The National Water Commission released its findings on these underground river systems, known as paleovalleys, in its Paleovalley Groundwater Project, a $5 million study, conducted by Geoscience Australia, funded under the Raising National Water Standards Program.
They represent the only viable groundwater resource in many areas with the estimated annual volume of groundwater currently extracted from paleovalleys more than 200 gigalitres in Western Australia, 14 gigalitres in South Australia and eight gigalitres in the Northern Territory.
- See the Paleovalley Groundwater Project x
Geoscience Australia project leader Steven Lewis said paleovalley groundwater resources were essential to sustaining mining operations, horticulture, tourist sites and thousands of bores on pastoral stations.
However, an accurate account of the water recharge processes was critical to inform decisions on how extraction should be handled to ensure sustainability of the resource, he said.
“Prior to this project there was no coordinated investigation at a national-scale to improve our knowledge of paleovalley aquifers. Nor was there a well-defined approach for mapping and characterising paleovalley aquifers as prospective water resource targets,” he said.
A map showing about 200 discrete palaeovalleys in Western Australia, South Australia and the Northern Territory has also been developed.
“Some of these paleovalleys were larger than the Murray-Darling River system, and we have mapped several that began in the Northern Territory and ran westwards until they eventually flowed into the Indian Ocean,” Dr Lewis said.

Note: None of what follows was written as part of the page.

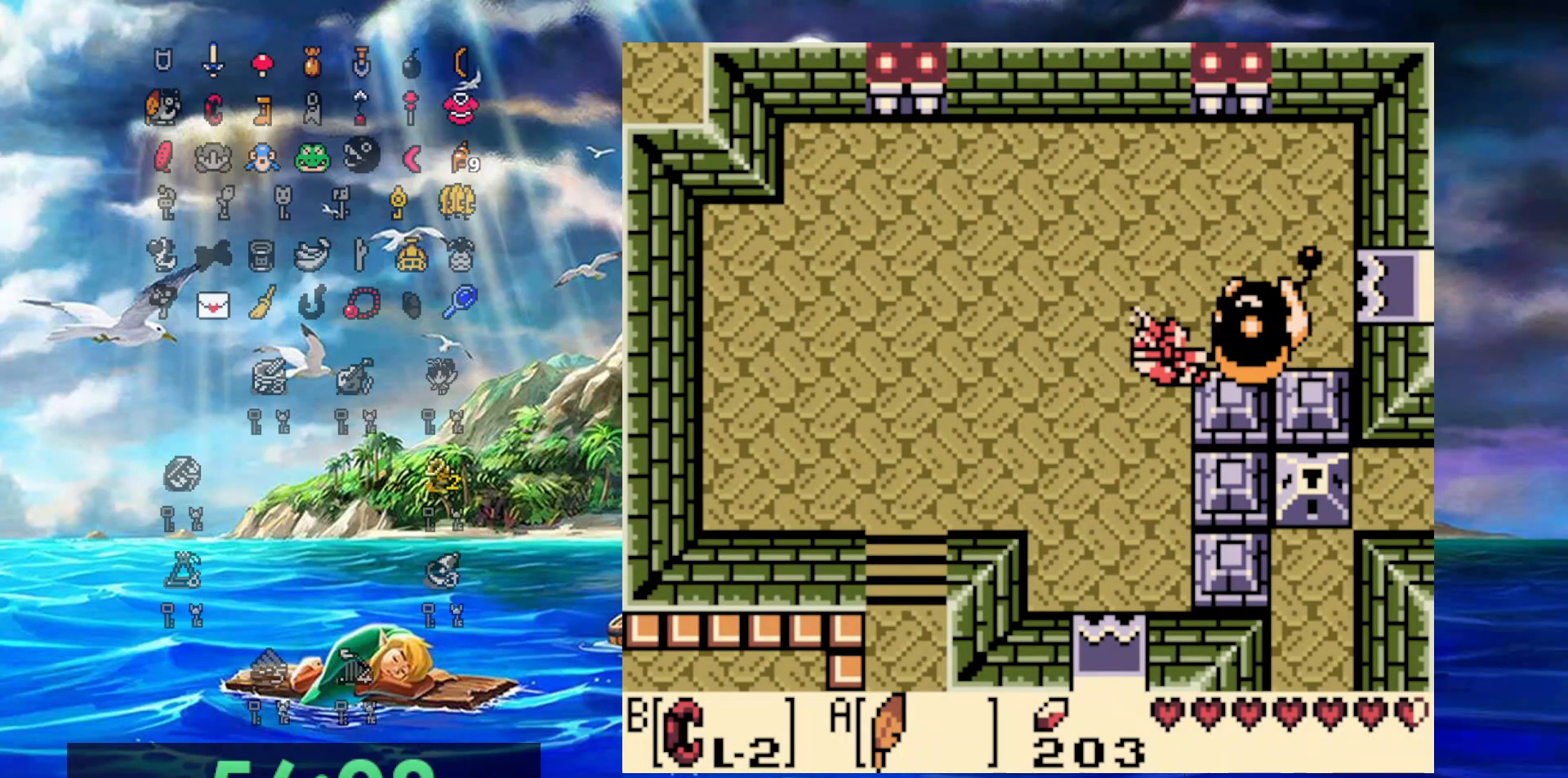
{"buttons": ["DPAD_DOWN", "DPAD_LEFT"], "events": [[117, "B", "up"], [117, "DPAD_LEFT", "down"], [467, "DPAD_DOWN", "down"]]}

“In undertaking this work, we also recognised the importance of paleovalleys to the mineral exploration industry, which could utilise naturally occurring groundwater that has up to four times the salinity of sea water.”
Dr Lewis said the National Water Commission was keen for any future decisions regarding water extraction to take into account the principles agreed under the National Water Initiative for the sustainable and economically efficient use of water resources.
Dr Steven Lewis and colleague Dr Pauline English presented their findings at the 34th International Geological Congress in Brisbane on 9 August.